The committee held their Tobago leg of the enquiry on Wednesday at the Victor E Bruce Financial Complex, Scarborough. In a letter signed by THA Legal Counsel Alvin Pascall, Charles sent his apology which was read by committee chairman Stephen Creese.

“The Chief Secretary of the Tobago House of Assembly, the honourable Kelvin Charles confirms safe receipt of your missive dated 24th day of August 2017, the content of which is noted. I am instructed to inform you that the Tobago House of Assembly will not be represented at the sitting of the parliamentary committee on land and physical infrastructure fixed for Wednesday 6th September 2017 at the Victor E Bruce Financial Complex, Scarborough, Tobago. As you are no doubt aware, the management of the airport and sea port of Trinidad and Tobago falls under the purview of the Central Government and its agents, the Board of Directors. In view of the above, I shall appreciate you communicating our non-attendance to chairman Senator Stephen Creece esquire and thank him for the opportunity afforded to the Tobago House of Assembly in this connection,” he read.

Committee member, Opposition Senator Wade Mark expressed his disapproval of the Chief Secretary’s non-appearance.

“I just want to put on record my utter disappointment based upon what the Chairman read via correspondence, the failure of the Chief Secretary to grace us with his presence so we could have heard from the Chief Secretary of the Tobago House of Assembly on this whole matter of these vessels and the crisis,” he said.

Also absent from Wednesday’s enquiry was Minority Leader Watson Duke, who was represented by Assemblyman Farley Augustine. In his submission, Augustine described the current ferry fiasco as a ‘crisis’.

“Until as a country, we begin to seriously put punitive measures in place against those who incur this kind of damage to the public purse, then we are not going anywhere. You could go after the Sonia type boat next; we could end up with the same situation, you would change the configuration of the Port Authority; we can end up with the same problem and so this committee and the Parliament has an opportunity now in a very punitive way to deal with those who would have created this crisis. This crisis in my mind, this crisis was created. It did not happen by accident, it is no emergency, it was created,”

With that, he noted that this issue has really hit Tobago at its worst possible time.

“It has happened at a time when our tourism was almost dead, it has happened at a time when our national economy was at its worst, it has happened at a time when global economies are not doing as well and where in the Caribbean region growth is low, slow and it is happening at a time whereby we thought we would have received better from governance.

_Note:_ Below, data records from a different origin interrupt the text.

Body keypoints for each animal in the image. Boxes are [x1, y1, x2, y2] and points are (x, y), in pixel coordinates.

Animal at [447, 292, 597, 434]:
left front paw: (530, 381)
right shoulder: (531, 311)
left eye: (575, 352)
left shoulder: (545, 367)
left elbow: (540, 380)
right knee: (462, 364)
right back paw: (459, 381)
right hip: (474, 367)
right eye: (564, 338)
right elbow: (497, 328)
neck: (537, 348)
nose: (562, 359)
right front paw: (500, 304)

Tobago has suffered through this more than anyone else and I want to implore everyone on the other side of the waters that is watching because there is a tendency to think that this is a Tobago issue only but, this is a national issue because Tobago issues are national issues,” Augustine said.

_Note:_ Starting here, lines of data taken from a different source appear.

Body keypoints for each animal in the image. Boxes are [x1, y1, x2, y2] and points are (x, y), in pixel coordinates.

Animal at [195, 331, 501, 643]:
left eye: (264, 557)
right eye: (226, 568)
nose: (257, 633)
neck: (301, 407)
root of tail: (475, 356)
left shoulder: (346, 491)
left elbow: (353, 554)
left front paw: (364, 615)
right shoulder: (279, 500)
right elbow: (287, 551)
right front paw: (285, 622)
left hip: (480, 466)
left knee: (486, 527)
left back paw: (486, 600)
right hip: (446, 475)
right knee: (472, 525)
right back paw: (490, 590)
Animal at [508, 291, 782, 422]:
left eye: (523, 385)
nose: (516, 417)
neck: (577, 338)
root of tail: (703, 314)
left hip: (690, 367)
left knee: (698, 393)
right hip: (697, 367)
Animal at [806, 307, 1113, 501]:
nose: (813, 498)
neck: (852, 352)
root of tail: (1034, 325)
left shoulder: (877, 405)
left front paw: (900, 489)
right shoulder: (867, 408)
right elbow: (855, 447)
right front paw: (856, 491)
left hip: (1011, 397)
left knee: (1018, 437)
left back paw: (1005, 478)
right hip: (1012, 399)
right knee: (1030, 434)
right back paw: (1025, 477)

The Assemblyman noted that the Governance system as is, is not working.

“It is not working, because if we knew contracts was going to be ended, if we knew that we needed new boats because what we had was old, then we should have known to put things in place long before the system collapsed,” he said.

The enquiry will continue on September 18 at Tower D of the Port-of- Spain International Waterfront Centre and on September 20 in Tobago.